SLUA250
7
A Power Management Interface Circuit for Telecom Hot Swap with Local DC/DC Conversion
Table 2. Hot Swap Power Circuit Signal Descriptions
SIGNAL NAME DESCRIPTION
–48VDC_N1 –48-Vdc input supply no. 1 to the plug-in PCB.
–48VDC_N2 –48-Vdc input supply no. 2 to the plug-in PCB.
GND Supply common for the two –48 Vdc supplies. This is also intended as the system ground node.
HOST_VDD Host or controller VDD node, +3.3 V dc.
SD Active low SHUTDOWN input for remote or host control of the module ON/OFF status.
FLT Active low FAULT output to the system.
+1.8VDC +1.8 V dc power supply output.
+2.5VDC +2.5 V dc power supply output.
LCLRTN Common local return for the two output supply rails.
2.2 Detailed Circuit Description
The UCC3921 device determines load current levels by monitoring the voltage drop across a
low-ohmic value sense resistor, R5, as shown in Figure 1. The device has two distinct current
thresholds for defining different modes of operation. The first threshold is the fault current,
referred to herein as IFLT. This can be thought of as the circuit breaker trip current. When
enabled, and under normal load conditions below the fault current threshold, the UCC3921 OUT
pin drives external FET Q1 gate with a nominal 9.5-V source, relative to the VSS node. Q1 is
switched on, and completes the low impedance return path from the load (VIN– pins of the
ISR’s). When the device detects a nominal drop of 50 mV or greater between the SNS and VSS
pins, an internal source begins charging an external capacitor connected to the CT pin,
essentially generating a time delay before tripping, or opening the supply return path by turning
off transistor Q1. However, during this timeout period, the pass FET is still driven as a
low–ohmic value switch. If the fault condition is removed prior to timeout, the capacitor is
discharged, and supply operation continues uninterrupted.

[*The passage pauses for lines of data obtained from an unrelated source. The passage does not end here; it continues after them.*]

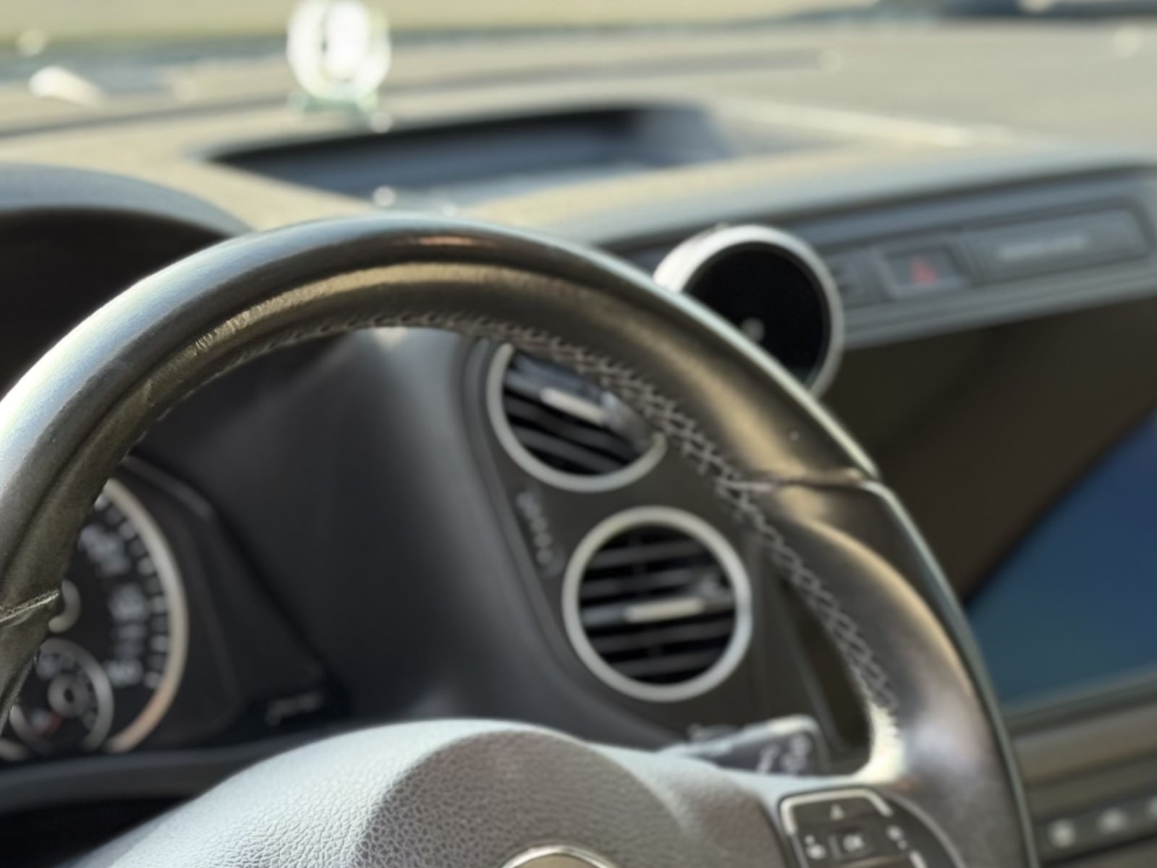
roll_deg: -0.8
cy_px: 918
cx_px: 197
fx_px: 4045
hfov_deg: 16.1
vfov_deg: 12.1
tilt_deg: -22.4
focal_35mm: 121
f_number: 1.78
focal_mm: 6.76
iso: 64
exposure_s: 1/224
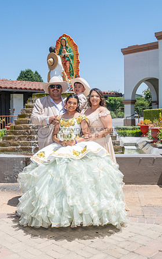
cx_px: 71
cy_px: 128
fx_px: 318
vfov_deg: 44.4
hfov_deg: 28.6
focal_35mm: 45
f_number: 14
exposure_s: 1/160
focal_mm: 29
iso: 200
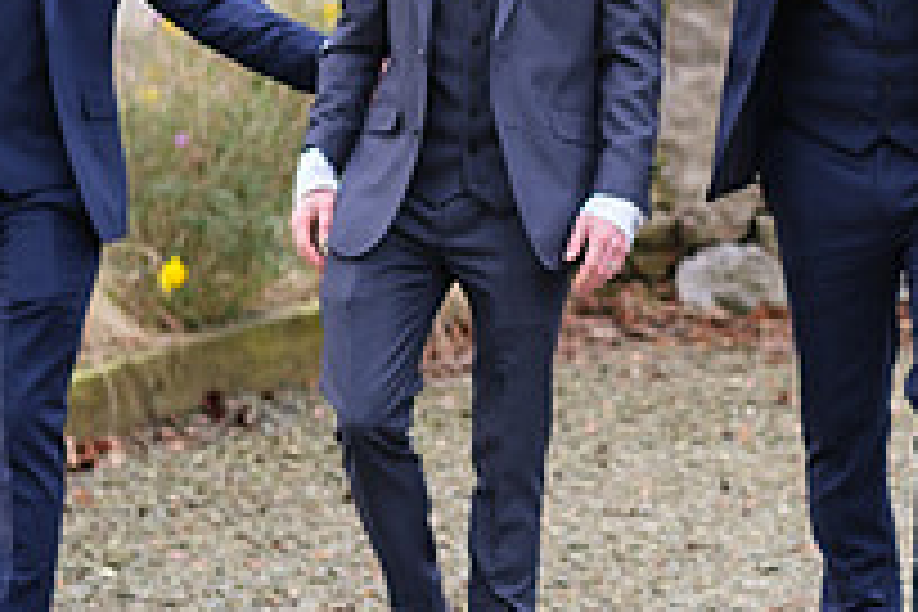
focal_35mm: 266
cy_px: 68
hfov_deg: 7.7
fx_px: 6782
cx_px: 791
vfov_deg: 5.2
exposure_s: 1/250
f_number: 2.5
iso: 200
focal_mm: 56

The second threshold is the maximum current that will be sourced to the load by the HSPM
circuit, or IMAX. Under heavy overcurrent or short-circuit conditions, the input current to the
converter circuit will be clamped at this maximum level. During a live PCB insertion, inrush
current caused by charging bulk capacitance (C5 and C7 in Figure 1) will also be limited to this
level. The threshold is programmable by using a resistor divider to set the voltage at the U1
IMAX pin. The VDD node provides a ready reference for this divider. In the Figure 1 schematic,
this threshold is set by the R1/R2 resistor network.

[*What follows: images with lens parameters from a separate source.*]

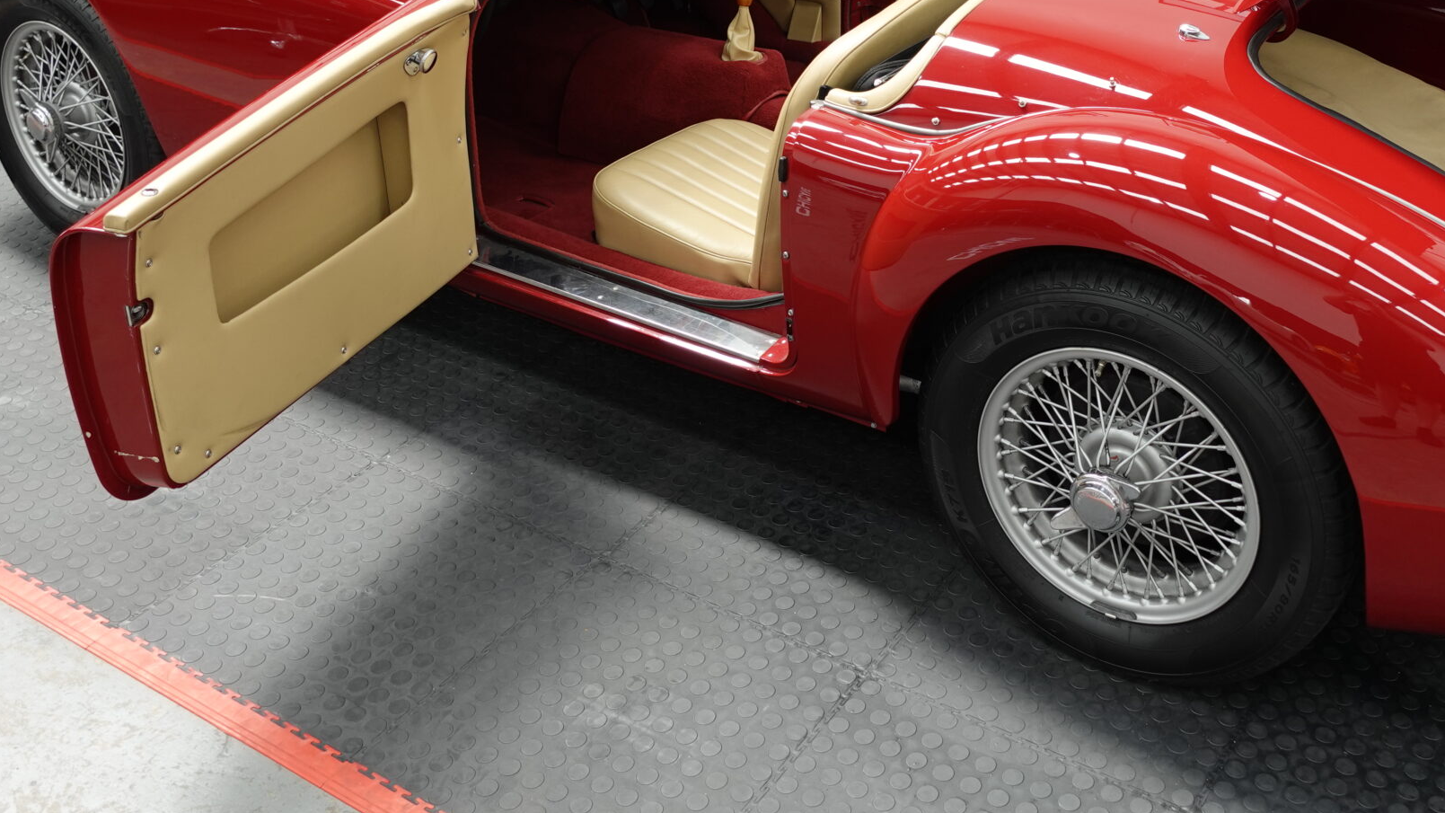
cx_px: 914
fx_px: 1533
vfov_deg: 28.7
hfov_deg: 49.9
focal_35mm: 40
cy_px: 101
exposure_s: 1/60
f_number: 2.8
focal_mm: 9.4
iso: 125
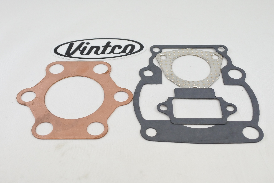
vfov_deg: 38.9
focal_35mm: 34
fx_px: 259
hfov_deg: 55.8
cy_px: 92
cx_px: 137
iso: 400
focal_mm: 12.8
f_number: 4
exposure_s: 1/160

Since the UCC3921 is a current-driven device, it essentially floats from the positive supply input.
Resistor R3 sets the biasing supply level for the VDD input. Capacitor C1 provides supply
bypassing for U1, and C2, tied to the CT pin, is the timing capacitor. Resistor R7 is an optional
component used by the UCC3921 to further limit power dissipation in the pass element, under
certain fault conditions, below the limits that are automatically provided by the IC.
The detailed procedure for determining component values for the hot swap interface will be
shown in Section 2.3, Circuit Design Procedure. For a complete description of the HSPM IC
operation and electrical specifications, see the UCC3921 device data sheet.
Capacitors C6 and C8 provide the energy storage capability required for proper operation of the
PT3320 switcher modules, U2 and U3 respectively. They also provide some output filtering for
the DC/DC converters. The 330-µF value used is the manufacturer’s recommended value. The
input capacitors C5 and C7 are used to ensure good power quality to the ISRs.